作業内容
[a] 蛍光体粒子の文章にある「本発明の蛍光体粒子の粒径は、0.5μm〜40μm、特に2μm〜20μmである。」という一文は、英語でどう訳せますか？
[b] 蛍光体粒子の文章から、「本発明のコーティングは、必ず」から下の「さらなるコーティングの適用。」までをすべて一字一句変えずに引用してもらえますか？

本文抜粋
"""
ダイヤモンド構造を有する炭素層は、2200W/mKまでの、特に高い熱伝導率を有するという利点がある。
【0020】
本発明の蛍光体粒子の粒径は、0.5μm〜40μm、特に2μm〜20μmである。
本発明のコーティングは、必ずしも均質ではないが、代わりに、粒子の表面において、島の形状であるか、または液滴形状であってもよい。
このようにコーティングまたは表面修飾された蛍光体粒子は、本発明に従って、表面特性をバインダーのそれと適合させるために、機能化させることもできる。これがバインダーにおける蛍光体のより均質化した混合を促進し、応用特性を改善することが、当業者に知られている。
【0021】
本発明は、さらに、以下の工程により特徴付けられる、表面修飾された蛍光体粒子の製造方法に関する:
a. 少なくとも2種の出発材料および少なくとも1種のドーパントの混合および温度T>150℃での熱処理による蛍光体粒子の製造、
b. 湿式化学または蒸着プロセスにおける、<20W/mKの熱伝導率を有するコーティングでの蛍光体粒子のコーティング、
c. >20W/mKの熱伝導率を有する、少なくとも1種のさらなるコーティングの適用。
【0022】
蛍光体粒子のコーティングは、特に好ましくは、金属、遷移金属または半金属の、酸化物または水酸化物の水分散液における沈殿による湿式化学法によって行われる。このために、発光性粒子またはコーティングしていない蛍光体を、リアクタ内の水にけん濁させ、攪拌しながら、少なくとも1種の金属塩および少なくとも1つの沈殿剤の同時計量添加によって、金属酸化物または水酸化物でコーティングする。
【0023】
金属塩の代わりとして、その後加水分解によって金属酸化物または水酸化物を形成する、有機金属化合物、例えば金属アルコキシドに計量添加する事も可能である。発光性粒子をコーティングする他の可能な方法は、例えば、エタノールまたはメタノールなどの有機溶媒におけるゾル−ゲルプロセスによるコーティングである。このプロセスは、特に、水感受性材料および酸またはアルカリ感受性物質に対して好適である。
【0024】
本発明に従い、さらなる方法は、混床式リアクタを利用したコーティング、比較的小さいあらかじめ形成された粒子の、コーティングされる材料の表面への吸着、およびガス相からの、例えば物理気相蒸着(=PVD)または化学気相蒸着(=CVD)によるコーティングである。
"""
データ一覧
"""
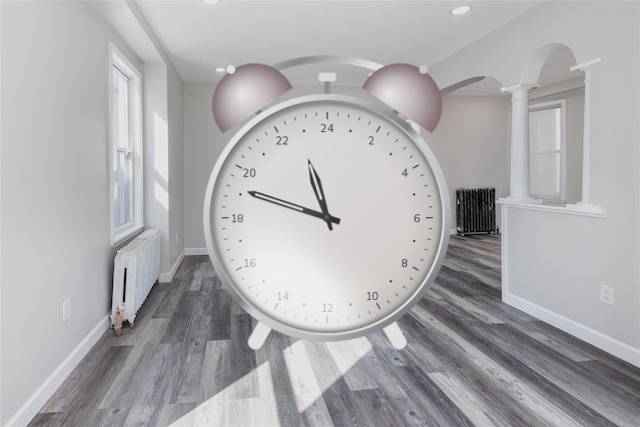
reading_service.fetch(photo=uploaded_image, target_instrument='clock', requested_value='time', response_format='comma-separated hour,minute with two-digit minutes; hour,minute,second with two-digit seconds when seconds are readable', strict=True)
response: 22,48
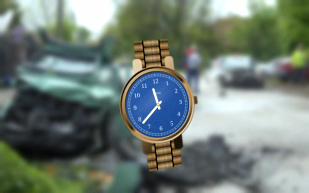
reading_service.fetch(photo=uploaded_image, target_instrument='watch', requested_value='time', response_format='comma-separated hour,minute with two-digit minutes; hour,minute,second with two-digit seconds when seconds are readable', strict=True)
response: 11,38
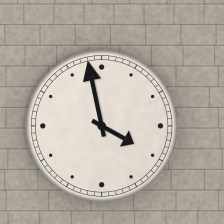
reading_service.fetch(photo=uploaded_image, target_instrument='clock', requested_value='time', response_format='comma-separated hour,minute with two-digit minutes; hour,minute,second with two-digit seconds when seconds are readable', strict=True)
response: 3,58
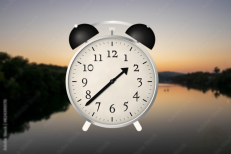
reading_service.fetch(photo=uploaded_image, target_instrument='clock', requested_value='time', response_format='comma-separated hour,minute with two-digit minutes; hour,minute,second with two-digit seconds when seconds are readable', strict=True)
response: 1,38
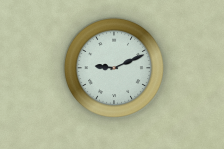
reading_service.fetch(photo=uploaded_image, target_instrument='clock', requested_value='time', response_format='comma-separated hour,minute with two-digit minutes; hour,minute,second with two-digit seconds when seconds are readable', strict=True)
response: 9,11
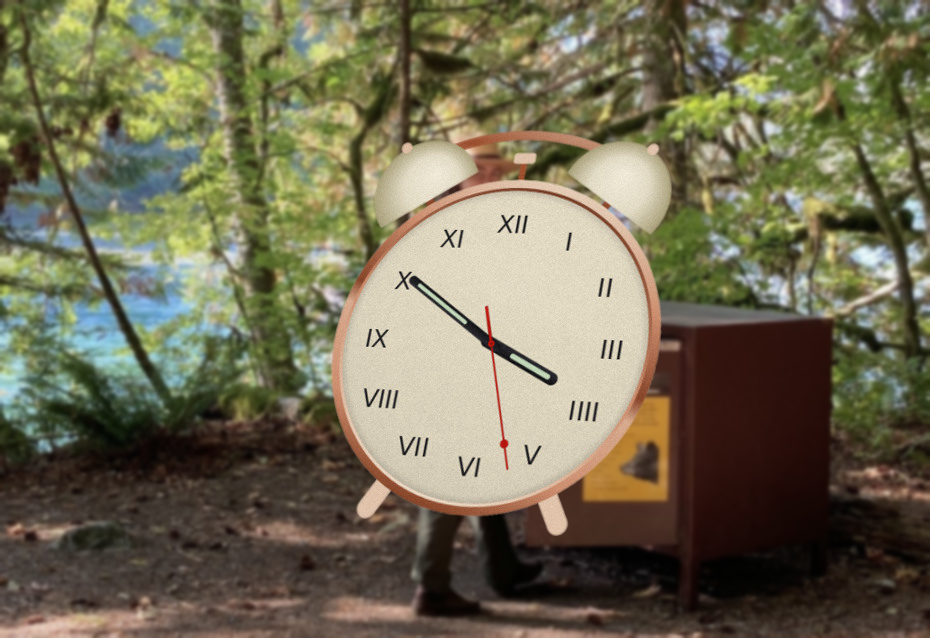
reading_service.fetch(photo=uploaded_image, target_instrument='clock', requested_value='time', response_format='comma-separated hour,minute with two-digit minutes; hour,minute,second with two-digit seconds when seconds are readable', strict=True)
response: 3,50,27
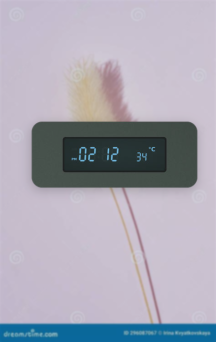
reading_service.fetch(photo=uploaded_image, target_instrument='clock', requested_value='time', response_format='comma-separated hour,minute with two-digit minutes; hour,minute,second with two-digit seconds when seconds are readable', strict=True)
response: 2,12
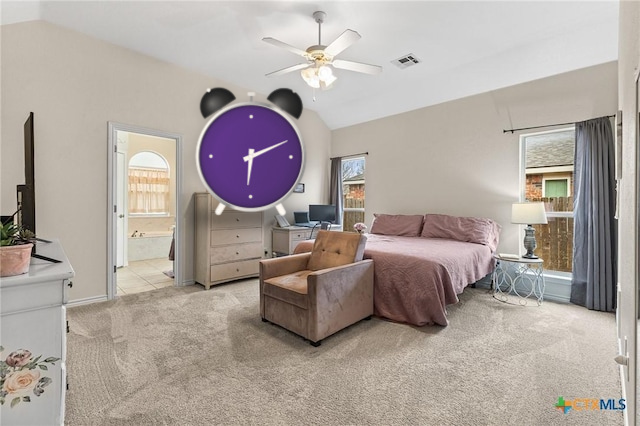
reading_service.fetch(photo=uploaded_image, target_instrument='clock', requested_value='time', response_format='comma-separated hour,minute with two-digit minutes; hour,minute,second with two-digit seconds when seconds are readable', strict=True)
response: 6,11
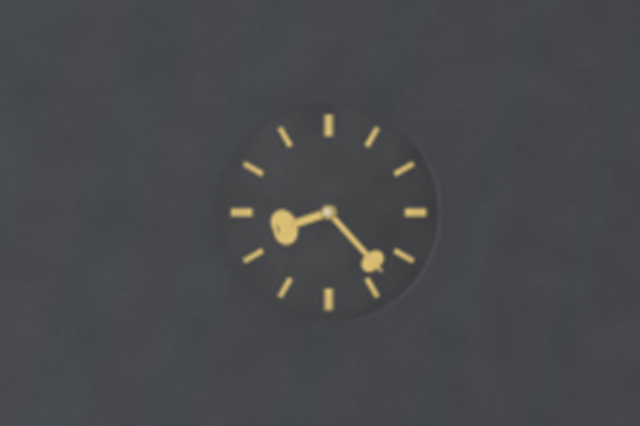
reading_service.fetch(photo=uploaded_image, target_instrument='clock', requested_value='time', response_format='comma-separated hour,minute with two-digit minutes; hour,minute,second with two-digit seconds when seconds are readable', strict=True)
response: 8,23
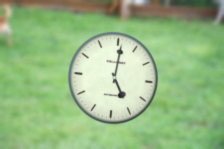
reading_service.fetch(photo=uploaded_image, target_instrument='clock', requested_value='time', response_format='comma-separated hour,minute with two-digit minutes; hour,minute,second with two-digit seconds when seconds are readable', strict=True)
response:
"""
解答
[a] The particle size of the phosphor particles of the present invention is 0.5 μm to 40 μm, in particular 2 μm to 20 μm.

[b]
本発明のコーティングは、必ずしも均質ではないが、代わりに、粒子の表面において、島の形状であるか、または液滴形状であってもよい。
このようにコーティングまたは表面修飾された蛍光体粒子は、本発明に従って、表面特性をバインダーのそれと適合させるために、機能化させることもできる。これがバインダーにおける蛍光体のより均質化した混合を促進し、応用特性を改善することが、当業者に知られている。
【0021】
本発明は、さらに、以下の工程により特徴付けられる、表面修飾された蛍光体粒子の製造方法に関する:
a. 少なくとも2種の出発材料および少なくとも1種のドーパントの混合および温度T>150℃での熱処理による蛍光体粒子の製造、
b. 湿式化学または蒸着プロセスにおける、<20W/mKの熱伝導率を有するコーティングでの蛍光体粒子のコーティング、
c. >20W/mKの熱伝導率を有する、少なくとも1種のさらなるコーティングの適用。